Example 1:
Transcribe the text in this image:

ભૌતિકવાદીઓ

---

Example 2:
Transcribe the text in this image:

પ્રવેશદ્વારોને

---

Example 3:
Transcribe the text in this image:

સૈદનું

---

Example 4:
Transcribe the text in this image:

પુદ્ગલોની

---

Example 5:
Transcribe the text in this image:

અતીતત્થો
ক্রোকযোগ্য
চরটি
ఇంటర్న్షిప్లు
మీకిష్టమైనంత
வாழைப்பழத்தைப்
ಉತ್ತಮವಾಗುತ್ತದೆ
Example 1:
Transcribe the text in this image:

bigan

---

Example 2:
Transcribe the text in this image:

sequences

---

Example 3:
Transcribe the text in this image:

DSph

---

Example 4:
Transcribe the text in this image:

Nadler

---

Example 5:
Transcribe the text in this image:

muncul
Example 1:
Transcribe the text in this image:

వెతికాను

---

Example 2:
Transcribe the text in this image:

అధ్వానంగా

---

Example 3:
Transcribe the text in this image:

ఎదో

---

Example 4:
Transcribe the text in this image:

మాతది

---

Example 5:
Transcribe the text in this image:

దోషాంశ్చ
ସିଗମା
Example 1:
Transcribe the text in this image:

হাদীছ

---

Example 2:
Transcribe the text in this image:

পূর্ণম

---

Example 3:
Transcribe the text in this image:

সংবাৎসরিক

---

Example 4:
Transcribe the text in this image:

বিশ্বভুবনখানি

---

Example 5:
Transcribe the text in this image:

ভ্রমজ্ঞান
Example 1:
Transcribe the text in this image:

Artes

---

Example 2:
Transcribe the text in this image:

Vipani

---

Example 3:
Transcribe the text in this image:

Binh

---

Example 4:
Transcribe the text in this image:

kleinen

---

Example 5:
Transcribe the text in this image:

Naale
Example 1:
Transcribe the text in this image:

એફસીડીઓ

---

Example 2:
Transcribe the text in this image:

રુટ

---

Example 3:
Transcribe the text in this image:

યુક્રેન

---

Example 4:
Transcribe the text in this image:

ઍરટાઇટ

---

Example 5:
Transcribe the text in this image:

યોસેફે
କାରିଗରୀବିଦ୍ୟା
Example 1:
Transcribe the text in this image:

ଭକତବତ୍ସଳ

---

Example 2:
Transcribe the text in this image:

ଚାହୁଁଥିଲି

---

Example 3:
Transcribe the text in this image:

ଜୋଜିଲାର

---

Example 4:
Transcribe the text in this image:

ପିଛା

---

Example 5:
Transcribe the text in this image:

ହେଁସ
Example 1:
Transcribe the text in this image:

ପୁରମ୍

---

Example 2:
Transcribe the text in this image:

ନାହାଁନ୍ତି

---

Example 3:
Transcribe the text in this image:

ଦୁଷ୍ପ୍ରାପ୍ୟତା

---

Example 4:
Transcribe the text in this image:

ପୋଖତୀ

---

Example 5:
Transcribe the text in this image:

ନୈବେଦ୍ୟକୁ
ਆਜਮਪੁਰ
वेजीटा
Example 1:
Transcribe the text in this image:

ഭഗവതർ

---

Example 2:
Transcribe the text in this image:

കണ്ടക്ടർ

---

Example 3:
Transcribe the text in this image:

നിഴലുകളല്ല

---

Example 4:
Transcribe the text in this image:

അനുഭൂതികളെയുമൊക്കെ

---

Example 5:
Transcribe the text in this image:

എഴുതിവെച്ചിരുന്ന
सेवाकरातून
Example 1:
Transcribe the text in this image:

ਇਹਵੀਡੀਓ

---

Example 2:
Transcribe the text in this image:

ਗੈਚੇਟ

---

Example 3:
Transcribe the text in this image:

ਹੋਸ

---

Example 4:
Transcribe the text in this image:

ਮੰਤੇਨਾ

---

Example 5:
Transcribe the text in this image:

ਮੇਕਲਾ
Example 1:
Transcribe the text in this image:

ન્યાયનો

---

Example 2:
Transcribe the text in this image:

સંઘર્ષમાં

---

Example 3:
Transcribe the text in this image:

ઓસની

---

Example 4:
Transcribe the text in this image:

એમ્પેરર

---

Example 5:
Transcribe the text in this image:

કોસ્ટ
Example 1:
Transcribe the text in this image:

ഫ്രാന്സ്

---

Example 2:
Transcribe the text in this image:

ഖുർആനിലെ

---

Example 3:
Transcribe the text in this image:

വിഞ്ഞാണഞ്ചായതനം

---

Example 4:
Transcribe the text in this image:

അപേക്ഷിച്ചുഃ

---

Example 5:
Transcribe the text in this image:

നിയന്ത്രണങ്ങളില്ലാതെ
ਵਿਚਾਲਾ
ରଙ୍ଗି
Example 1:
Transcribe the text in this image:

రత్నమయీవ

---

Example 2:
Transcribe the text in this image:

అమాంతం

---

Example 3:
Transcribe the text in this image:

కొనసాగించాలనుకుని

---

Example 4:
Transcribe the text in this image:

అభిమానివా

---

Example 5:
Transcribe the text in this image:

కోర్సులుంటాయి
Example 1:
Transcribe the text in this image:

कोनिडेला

**TASK OBJECTIVE:** Write out the entire listing exactly.

**RESPONSE FOR THIS EXERCISE:**
Example 1:
Transcribe the text in this image:

ભૌતિકવાદીઓ

---

Example 2:
Transcribe the text in this image:

પ્રવેશદ્વારોને

---

Example 3:
Transcribe the text in this image:

સૈદનું

---

Example 4:
Transcribe the text in this image:

પુદ્ગલોની

---

Example 5:
Transcribe the text in this image:

અતીતત્થો
ক্রোকযোগ্য
চরটি
ఇంటర్న్షిప్లు
మీకిష్టమైనంత
வாழைப்பழத்தைப்
ಉತ್ತಮವಾಗುತ್ತದೆ
Example 1:
Transcribe the text in this image:

bigan

---

Example 2:
Transcribe the text in this image:

sequences

---

Example 3:
Transcribe the text in this image:

DSph

---

Example 4:
Transcribe the text in this image:

Nadler

---

Example 5:
Transcribe the text in this image:

muncul
Example 1:
Transcribe the text in this image:

వెతికాను

---

Example 2:
Transcribe the text in this image:

అధ్వానంగా

---

Example 3:
Transcribe the text in this image:

ఎదో

---

Example 4:
Transcribe the text in this image:

మాతది

---

Example 5:
Transcribe the text in this image:

దోషాంశ్చ
ସିଗମା
Example 1:
Transcribe the text in this image:

হাদীছ

---

Example 2:
Transcribe the text in this image:

পূর্ণম

---

Example 3:
Transcribe the text in this image:

সংবাৎসরিক

---

Example 4:
Transcribe the text in this image:

বিশ্বভুবনখানি

---

Example 5:
Transcribe the text in this image:

ভ্রমজ্ঞান
Example 1:
Transcribe the text in this image:

Artes

---

Example 2:
Transcribe the text in this image:

Vipani

---

Example 3:
Transcribe the text in this image:

Binh

---

Example 4:
Transcribe the text in this image:

kleinen

---

Example 5:
Transcribe the text in this image:

Naale
Example 1:
Transcribe the text in this image:

એફસીડીઓ

---

Example 2:
Transcribe the text in this image:

રુટ

---

Example 3:
Transcribe the text in this image:

યુક્રેન

---

Example 4:
Transcribe the text in this image:

ઍરટાઇટ

---

Example 5:
Transcribe the text in this image:

યોસેફે
କାରିଗରୀବିଦ୍ୟା
Example 1:
Transcribe the text in this image:

ଭକତବତ୍ସଳ

---

Example 2:
Transcribe the text in this image:

ଚାହୁଁଥିଲି

---

Example 3:
Transcribe the text in this image:

ଜୋଜିଲାର

---

Example 4:
Transcribe the text in this image:

ପିଛା

---

Example 5:
Transcribe the text in this image:

ହେଁସ
Example 1:
Transcribe the text in this image:

ପୁରମ୍

---

Example 2:
Transcribe the text in this image:

ନାହାଁନ୍ତି

---

Example 3:
Transcribe the text in this image:

ଦୁଷ୍ପ୍ରାପ୍ୟତା

---

Example 4:
Transcribe the text in this image:

ପୋଖତୀ

---

Example 5:
Transcribe the text in this image:

ନୈବେଦ୍ୟକୁ
ਆਜਮਪੁਰ
वेजीटा
Example 1:
Transcribe the text in this image:

ഭഗവതർ

---

Example 2:
Transcribe the text in this image:

കണ്ടക്ടർ

---

Example 3:
Transcribe the text in this image:

നിഴലുകളല്ല

---

Example 4:
Transcribe the text in this image:

അനുഭൂതികളെയുമൊക്കെ

---

Example 5:
Transcribe the text in this image:

എഴുതിവെച്ചിരുന്ന
सेवाकरातून
Example 1:
Transcribe the text in this image:

ਇਹਵੀਡੀਓ

---

Example 2:
Transcribe the text in this image:

ਗੈਚੇਟ

---

Example 3:
Transcribe the text in this image:

ਹੋਸ

---

Example 4:
Transcribe the text in this image:

ਮੰਤੇਨਾ

---

Example 5:
Transcribe the text in this image:

ਮੇਕਲਾ
Example 1:
Transcribe the text in this image:

ન્યાયનો

---

Example 2:
Transcribe the text in this image:

સંઘર્ષમાં

---

Example 3:
Transcribe the text in this image:

ઓસની

---

Example 4:
Transcribe the text in this image:

એમ્પેરર

---

Example 5:
Transcribe the text in this image:

કોસ્ટ
Example 1:
Transcribe the text in this image:

ഫ്രാന്സ്

---

Example 2:
Transcribe the text in this image:

ഖുർആനിലെ

---

Example 3:
Transcribe the text in this image:

വിഞ്ഞാണഞ്ചായതനം

---

Example 4:
Transcribe the text in this image:

അപേക്ഷിച്ചുഃ

---

Example 5:
Transcribe the text in this image:

നിയന്ത്രണങ്ങളില്ലാതെ
ਵਿਚਾਲਾ
ରଙ୍ଗି
Example 1:
Transcribe the text in this image:

రత్నమయీవ

---

Example 2:
Transcribe the text in this image:

అమాంతం

---

Example 3:
Transcribe the text in this image:

కొనసాగించాలనుకుని

---

Example 4:
Transcribe the text in this image:

అభిమానివా

---

Example 5:
Transcribe the text in this image:

కోర్సులుంటాయి
Example 1:
Transcribe the text in this image:

कोनिडेला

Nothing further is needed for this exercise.